PROBLEMS AND TASKS:
1. In the profile of Hasan bin Arifin, condense the paragraph beginning "Hasan was nominated by Prime Minister" into one shorter sentence that keeps its main facts.
2. According to the profile of Hasan bin Arifin, which seat did he hold in the Pahang Legislative Assembly while serving as Deputy Menteri Besar?

DOCUMENT SECTION:
Hasan bin Arifin is a Malaysian politician. He formerly served as Member of Parliament (MP) of Rompin for two terms. Hasan is a member of United Malays National Organisation (UMNO), a major component party of Barisan Nasional (BN) coalition.

Political career

Deputy Menteri Besar of Pahang
Hasan served as Deputy Menteri Besar of Pahang between 1995 and 1999 during his second-term as Member of the Legislative Assembly (MLA) of Pahang for Bukit Ibam.

Chairman of Public Accounts Committee
Hasan was nominated by Prime Minister of Malaysia Najib Razak to helm the post of chairman of the Public Accounts Committee (PAC) and appointed by Speaker of the House of Representatives Pandikar Amin Mulia on 19 October 2015. He took over from Nur Jazlan Mohamed who resigned from the PAC after being appointed Deputy Minister of Home Affairs by Najib.

Controversies
During his PAC Chairman tenure, Hasan was accused of tampering with the investigation into the 1Malaysia Development Berhad scandal involving then-Prime Minister Najib by Petaling Jaya Utara MP and fellow PAC member Tony Pua. He was accused to have, among many others, refusing to call additional witnesses before the PAC, deleting evidence from PAC's 1Malaysia Development Bhd (1MDB) report and ignoring evidence crucial to the investigation. Following his appointment, requests to reopen the investigation was rejected and it was later revealed that he had made attempts to shield Low Taek Jho, better known as Jho Low, the man who was central to the 1MDB scandal, by editing out portions involving Low in the PAC report. Earlier, he had also overturned his predecessor's decision to summon Low to the PAC for questioning.

PROVIDED INFORMATION:
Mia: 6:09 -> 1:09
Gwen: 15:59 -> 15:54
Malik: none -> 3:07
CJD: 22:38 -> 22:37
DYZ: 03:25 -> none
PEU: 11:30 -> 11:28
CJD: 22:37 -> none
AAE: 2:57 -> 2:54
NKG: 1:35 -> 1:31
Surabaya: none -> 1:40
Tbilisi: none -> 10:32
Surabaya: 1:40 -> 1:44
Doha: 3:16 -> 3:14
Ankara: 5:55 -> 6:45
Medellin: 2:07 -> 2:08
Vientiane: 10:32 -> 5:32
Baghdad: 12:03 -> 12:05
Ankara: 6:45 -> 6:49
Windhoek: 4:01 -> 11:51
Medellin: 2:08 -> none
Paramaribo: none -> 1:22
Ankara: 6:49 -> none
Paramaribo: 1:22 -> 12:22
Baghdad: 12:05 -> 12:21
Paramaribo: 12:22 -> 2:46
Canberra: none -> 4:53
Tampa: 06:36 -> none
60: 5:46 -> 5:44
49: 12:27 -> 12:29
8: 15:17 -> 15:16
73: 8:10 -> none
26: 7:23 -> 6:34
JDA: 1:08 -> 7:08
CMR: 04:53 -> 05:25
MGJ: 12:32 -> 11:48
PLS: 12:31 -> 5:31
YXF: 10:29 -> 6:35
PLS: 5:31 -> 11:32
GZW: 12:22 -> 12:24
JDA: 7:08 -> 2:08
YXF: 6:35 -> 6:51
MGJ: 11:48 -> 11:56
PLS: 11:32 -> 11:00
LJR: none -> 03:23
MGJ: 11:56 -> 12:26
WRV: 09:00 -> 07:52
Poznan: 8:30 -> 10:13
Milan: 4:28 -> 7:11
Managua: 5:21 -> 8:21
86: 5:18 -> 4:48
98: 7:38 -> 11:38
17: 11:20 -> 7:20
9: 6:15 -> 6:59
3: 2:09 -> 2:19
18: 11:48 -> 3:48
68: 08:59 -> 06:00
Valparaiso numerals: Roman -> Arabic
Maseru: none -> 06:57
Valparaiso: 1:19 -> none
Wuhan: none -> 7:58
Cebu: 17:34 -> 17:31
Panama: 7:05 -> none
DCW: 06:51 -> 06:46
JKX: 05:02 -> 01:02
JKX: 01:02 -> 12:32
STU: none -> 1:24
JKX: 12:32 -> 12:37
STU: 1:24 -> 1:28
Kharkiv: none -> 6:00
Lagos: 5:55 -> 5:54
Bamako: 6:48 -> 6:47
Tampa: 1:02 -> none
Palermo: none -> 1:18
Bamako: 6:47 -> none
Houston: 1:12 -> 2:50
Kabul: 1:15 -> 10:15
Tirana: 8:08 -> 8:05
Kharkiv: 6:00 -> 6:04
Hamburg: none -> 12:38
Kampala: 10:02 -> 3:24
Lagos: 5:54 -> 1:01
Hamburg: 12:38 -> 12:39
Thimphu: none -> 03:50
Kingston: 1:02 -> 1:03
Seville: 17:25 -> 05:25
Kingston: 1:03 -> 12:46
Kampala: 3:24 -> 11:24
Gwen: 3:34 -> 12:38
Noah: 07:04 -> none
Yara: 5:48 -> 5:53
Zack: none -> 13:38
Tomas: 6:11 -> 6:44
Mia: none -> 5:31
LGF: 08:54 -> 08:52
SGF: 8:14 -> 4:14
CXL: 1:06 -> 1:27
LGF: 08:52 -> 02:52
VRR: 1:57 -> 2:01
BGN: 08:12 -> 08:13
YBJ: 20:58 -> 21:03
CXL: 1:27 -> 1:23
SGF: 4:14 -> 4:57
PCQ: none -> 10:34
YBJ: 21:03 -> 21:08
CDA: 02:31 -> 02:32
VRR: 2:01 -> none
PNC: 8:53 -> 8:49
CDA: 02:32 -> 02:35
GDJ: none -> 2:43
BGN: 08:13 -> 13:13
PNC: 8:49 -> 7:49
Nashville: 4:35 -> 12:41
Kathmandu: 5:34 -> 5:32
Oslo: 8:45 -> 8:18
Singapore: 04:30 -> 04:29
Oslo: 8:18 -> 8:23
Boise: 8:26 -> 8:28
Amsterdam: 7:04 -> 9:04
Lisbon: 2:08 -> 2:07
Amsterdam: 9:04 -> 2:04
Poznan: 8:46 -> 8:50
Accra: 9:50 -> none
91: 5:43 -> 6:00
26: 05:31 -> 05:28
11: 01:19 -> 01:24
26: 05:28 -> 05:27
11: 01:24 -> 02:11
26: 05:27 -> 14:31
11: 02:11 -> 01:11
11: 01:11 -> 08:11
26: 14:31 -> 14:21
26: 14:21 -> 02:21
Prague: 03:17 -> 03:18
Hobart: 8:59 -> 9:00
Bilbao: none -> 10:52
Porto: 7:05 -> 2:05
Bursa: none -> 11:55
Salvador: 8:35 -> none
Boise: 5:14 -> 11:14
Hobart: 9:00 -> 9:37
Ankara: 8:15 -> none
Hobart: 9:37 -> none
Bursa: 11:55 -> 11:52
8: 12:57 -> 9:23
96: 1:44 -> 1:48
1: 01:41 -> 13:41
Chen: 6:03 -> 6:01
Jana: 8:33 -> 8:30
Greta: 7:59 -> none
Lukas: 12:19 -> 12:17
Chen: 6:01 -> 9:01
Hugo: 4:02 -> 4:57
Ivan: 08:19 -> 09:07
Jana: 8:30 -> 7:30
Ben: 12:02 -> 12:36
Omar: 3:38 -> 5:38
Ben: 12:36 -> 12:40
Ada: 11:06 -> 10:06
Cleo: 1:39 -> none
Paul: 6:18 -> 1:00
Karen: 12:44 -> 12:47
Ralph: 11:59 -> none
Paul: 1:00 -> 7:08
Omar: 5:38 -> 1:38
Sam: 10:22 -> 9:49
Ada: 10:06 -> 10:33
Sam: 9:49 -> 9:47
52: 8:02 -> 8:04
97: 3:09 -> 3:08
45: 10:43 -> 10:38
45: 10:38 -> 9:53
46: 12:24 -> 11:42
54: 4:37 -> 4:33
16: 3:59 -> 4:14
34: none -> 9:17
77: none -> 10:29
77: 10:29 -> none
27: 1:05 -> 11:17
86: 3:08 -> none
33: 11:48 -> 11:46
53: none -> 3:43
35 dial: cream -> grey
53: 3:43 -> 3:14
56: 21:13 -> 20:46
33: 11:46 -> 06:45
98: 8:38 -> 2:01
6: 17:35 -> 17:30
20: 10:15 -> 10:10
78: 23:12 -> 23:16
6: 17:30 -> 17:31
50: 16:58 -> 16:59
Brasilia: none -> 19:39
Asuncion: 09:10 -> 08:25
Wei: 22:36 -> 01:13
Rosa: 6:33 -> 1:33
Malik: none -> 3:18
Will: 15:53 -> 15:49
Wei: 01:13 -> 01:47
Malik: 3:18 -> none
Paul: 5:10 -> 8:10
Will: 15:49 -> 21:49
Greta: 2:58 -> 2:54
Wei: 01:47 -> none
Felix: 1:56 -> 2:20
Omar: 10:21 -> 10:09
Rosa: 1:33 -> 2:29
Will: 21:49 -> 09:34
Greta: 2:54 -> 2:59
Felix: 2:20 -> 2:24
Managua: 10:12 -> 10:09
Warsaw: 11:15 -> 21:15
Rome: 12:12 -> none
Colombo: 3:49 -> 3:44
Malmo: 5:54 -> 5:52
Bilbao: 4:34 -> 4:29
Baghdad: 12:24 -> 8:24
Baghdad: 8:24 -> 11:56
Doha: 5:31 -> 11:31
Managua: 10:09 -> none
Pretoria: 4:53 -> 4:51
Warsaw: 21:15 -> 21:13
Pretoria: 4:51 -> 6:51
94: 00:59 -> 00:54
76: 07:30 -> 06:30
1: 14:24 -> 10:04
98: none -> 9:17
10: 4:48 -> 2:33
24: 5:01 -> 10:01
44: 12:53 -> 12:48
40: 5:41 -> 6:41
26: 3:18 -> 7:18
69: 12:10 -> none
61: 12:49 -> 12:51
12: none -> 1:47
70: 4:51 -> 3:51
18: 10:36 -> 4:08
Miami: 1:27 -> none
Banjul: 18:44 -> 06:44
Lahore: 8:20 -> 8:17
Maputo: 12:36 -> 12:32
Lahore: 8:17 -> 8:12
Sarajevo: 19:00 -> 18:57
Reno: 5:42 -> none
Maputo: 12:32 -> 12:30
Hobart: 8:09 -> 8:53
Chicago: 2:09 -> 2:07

FINAL ANSWERS:
1. Nominated by Prime Minister Najib Razak, Hasan was appointed Public Accounts Committee chairman by Speaker Pandikar Amin Mulia on 19 October 2015, succeeding Nur Jazlan Mohamed, who resigned after Najib made him Deputy Minister of Home Affairs.

2. Bukit Ibam.